Paper 1: Children as creators, thinkers and citizens in an AI-driven future
Safinah Ali a,*, Daniella DiPaola a, Irene Lee a, Victor Sindato a, Grace Kim a, Ryan Blumofe b, Cynthia Breazeal a
Paper 2: Exploring Generative Models with Middle School Students
Safinah Ali a,*, Daniella DiPaola a, Irene Lee a, Cynthia Breazeal a, Jenna Hong
Similarities:
Paper 1: Presents generative AI techniques as a tool for creation, while also focusing on the critical discussion about their societal and ethical implications, and encouraging pro-activeness in being responsible consumers, creators and stakeholders of technology.

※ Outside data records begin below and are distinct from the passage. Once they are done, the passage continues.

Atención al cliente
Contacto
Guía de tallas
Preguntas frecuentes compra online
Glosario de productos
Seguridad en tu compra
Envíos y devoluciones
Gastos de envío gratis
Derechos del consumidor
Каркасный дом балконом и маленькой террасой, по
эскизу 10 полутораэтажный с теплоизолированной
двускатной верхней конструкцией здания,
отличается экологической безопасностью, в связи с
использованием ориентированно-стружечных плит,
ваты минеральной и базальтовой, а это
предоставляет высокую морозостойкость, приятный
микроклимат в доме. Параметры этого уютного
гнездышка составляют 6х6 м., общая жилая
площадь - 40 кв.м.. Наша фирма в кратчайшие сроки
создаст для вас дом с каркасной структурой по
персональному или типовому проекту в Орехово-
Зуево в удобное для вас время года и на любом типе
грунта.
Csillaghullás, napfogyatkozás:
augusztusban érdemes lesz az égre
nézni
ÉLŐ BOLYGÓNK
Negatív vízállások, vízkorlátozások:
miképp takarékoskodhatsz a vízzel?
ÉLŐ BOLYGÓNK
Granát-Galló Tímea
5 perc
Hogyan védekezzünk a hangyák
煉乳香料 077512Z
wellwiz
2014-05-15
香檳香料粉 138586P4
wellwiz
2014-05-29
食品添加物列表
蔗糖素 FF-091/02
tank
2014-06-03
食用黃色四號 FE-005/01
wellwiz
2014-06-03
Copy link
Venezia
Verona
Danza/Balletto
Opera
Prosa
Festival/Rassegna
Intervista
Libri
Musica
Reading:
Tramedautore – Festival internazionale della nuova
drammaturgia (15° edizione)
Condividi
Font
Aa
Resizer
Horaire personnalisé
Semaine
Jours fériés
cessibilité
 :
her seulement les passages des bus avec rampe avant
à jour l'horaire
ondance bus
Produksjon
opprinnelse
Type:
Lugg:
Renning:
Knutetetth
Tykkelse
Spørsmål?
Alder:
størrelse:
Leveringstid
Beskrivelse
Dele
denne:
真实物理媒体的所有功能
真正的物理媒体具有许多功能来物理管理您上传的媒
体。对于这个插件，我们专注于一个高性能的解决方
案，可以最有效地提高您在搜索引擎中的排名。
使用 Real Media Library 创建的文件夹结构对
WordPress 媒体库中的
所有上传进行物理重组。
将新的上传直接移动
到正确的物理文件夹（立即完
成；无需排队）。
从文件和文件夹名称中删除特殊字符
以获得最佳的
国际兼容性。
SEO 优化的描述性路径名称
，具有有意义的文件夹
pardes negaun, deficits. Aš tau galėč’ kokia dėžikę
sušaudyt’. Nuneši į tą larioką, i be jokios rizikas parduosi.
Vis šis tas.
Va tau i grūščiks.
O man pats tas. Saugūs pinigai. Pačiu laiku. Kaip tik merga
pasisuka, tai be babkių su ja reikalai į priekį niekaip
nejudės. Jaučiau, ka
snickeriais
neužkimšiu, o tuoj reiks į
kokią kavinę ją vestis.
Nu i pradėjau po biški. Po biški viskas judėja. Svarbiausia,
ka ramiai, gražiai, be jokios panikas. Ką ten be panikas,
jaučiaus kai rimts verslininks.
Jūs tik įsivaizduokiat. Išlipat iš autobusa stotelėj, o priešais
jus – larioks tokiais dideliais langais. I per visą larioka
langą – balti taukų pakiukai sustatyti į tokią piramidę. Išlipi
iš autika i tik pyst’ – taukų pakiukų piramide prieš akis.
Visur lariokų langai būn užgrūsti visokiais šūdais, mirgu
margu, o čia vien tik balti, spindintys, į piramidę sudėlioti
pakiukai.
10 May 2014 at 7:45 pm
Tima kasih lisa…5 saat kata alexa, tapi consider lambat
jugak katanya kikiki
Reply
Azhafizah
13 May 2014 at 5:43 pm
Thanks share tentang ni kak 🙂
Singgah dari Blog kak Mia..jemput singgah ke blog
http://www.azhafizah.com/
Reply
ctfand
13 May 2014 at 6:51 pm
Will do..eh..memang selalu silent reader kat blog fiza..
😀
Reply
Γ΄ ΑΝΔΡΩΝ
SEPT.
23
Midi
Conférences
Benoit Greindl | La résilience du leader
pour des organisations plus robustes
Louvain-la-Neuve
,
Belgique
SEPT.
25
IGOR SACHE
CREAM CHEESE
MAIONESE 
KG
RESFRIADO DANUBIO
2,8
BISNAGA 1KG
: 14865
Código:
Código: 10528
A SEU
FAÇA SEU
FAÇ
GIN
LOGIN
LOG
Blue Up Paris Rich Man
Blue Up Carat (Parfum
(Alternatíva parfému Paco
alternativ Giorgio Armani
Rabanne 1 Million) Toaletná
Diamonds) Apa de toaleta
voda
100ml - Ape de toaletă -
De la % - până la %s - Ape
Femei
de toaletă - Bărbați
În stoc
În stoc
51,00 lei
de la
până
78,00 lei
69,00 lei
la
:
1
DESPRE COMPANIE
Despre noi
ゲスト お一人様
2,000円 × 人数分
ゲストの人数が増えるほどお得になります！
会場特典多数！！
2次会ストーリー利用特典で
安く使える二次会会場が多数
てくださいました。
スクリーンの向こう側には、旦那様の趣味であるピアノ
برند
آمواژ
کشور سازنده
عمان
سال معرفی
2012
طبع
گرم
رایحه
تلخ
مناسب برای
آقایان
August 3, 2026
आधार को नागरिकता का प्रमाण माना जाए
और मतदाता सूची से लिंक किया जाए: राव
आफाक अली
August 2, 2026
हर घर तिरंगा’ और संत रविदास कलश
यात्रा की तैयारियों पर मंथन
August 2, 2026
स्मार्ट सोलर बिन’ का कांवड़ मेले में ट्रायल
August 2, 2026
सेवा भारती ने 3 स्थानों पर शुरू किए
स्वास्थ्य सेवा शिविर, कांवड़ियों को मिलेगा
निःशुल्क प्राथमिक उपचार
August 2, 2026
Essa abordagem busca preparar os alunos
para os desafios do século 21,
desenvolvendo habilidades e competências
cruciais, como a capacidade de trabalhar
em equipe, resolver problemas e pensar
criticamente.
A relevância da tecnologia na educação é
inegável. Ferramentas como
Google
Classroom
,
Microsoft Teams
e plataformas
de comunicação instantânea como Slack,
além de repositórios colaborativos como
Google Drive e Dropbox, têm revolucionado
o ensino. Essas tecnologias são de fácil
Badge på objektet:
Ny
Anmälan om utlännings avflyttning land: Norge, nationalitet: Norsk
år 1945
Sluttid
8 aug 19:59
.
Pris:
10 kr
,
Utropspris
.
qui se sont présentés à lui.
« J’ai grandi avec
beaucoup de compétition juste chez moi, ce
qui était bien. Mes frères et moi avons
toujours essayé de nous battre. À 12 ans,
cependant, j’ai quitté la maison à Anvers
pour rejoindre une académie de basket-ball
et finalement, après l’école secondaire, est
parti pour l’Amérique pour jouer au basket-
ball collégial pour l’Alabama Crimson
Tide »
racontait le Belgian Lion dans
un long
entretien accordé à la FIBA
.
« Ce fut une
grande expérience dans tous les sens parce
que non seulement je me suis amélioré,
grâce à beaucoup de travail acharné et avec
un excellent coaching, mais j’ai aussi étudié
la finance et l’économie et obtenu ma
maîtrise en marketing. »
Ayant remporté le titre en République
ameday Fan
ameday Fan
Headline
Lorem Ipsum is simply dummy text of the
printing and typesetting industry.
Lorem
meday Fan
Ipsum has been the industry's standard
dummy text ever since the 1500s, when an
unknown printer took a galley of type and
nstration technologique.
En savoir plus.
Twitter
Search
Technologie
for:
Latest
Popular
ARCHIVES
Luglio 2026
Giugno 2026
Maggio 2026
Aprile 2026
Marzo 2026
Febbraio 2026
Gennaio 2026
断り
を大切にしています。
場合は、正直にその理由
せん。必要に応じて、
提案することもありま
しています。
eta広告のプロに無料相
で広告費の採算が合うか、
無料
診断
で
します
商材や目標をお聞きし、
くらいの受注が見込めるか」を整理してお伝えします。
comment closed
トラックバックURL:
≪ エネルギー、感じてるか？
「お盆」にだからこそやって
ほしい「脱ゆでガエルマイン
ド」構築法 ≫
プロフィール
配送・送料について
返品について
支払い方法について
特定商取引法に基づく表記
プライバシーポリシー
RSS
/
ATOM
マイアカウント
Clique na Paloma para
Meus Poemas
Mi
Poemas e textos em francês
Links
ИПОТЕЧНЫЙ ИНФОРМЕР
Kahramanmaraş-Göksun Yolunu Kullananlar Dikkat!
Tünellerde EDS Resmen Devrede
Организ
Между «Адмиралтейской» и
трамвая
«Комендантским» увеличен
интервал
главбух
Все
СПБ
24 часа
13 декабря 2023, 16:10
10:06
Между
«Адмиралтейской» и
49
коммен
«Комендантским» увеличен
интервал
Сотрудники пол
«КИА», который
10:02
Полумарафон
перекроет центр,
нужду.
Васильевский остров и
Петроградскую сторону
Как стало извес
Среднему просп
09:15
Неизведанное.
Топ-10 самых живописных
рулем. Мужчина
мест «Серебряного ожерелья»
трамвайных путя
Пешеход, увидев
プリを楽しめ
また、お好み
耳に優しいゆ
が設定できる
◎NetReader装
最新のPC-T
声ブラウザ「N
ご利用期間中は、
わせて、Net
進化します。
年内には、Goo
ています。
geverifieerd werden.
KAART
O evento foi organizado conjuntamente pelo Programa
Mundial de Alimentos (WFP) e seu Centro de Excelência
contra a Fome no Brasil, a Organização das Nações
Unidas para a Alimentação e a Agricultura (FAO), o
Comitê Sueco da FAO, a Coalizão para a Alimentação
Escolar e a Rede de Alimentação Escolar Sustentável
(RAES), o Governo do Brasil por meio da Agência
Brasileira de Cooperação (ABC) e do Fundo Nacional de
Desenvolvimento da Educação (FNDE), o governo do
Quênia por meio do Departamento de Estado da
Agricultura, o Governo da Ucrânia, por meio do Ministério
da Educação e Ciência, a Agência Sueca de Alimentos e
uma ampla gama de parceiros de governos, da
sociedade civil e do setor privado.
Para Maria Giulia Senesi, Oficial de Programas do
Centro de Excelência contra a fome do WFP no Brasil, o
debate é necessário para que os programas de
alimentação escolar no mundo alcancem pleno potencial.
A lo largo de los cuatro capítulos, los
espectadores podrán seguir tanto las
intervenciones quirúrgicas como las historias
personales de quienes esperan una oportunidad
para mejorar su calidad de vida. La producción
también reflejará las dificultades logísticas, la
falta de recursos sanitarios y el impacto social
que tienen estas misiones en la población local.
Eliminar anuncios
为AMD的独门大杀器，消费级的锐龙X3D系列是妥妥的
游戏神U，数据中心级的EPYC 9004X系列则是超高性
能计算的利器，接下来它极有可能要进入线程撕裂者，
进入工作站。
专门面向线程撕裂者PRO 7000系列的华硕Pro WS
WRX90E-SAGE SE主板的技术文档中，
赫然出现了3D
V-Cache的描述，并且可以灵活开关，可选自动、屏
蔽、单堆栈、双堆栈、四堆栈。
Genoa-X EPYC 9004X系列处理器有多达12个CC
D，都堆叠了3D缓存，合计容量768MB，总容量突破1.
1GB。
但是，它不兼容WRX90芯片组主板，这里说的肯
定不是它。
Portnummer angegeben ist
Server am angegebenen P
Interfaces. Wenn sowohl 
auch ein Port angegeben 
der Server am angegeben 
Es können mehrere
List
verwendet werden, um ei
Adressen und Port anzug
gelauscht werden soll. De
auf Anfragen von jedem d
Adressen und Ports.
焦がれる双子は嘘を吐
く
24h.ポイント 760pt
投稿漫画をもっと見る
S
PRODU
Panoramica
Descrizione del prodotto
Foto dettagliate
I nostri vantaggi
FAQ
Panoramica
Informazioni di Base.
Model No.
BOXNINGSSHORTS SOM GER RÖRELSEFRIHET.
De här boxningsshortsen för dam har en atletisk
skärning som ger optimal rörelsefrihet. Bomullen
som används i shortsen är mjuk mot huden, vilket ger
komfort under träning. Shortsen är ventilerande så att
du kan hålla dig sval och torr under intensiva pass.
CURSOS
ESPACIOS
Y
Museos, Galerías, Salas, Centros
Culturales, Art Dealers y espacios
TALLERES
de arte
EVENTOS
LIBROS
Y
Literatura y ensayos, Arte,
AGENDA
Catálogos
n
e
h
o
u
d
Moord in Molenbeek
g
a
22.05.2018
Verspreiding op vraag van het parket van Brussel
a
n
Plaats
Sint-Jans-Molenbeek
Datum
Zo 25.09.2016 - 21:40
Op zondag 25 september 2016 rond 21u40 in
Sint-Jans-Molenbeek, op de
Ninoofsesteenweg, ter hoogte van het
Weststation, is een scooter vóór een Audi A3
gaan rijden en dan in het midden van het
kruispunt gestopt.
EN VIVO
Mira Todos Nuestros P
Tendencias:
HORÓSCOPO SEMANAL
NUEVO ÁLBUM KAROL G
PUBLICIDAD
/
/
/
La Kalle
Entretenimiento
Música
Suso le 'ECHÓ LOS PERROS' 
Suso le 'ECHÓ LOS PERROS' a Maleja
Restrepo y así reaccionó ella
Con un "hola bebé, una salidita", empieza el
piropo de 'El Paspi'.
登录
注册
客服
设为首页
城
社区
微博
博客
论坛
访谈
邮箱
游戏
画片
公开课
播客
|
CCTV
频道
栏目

Paper 2: Introduced a generative model learning trajectory (LT), educational materials, and interactive activities for young learners with a focus on GANs, creation, and application of machine-generated media, and its ethical implications.
Differences:
Paper 1: Learning Activities: Introduced students to generative modeling techniques through examples of generative media, including Deepfakes. Students get a brief introduction to the two neural networks that make up a GAN, a commonly used generative algorithm, and how they are used to create Deepfakes. They also practice techniques to detect Deepfakes. Then, through a news-sharing simulation application, students witness what misinformation is, how misinformation spreads, and how Deepfakes can fuel that spread. Finally, students voice their opinions on what policies should be in place to regulate the presence of Deepfakes on social media platforms.
Paper 2: Conducted 5 learning activities with Targeted Cognitive Skill (BTL) and Generative modeling learning trajectory (LT) learning goals.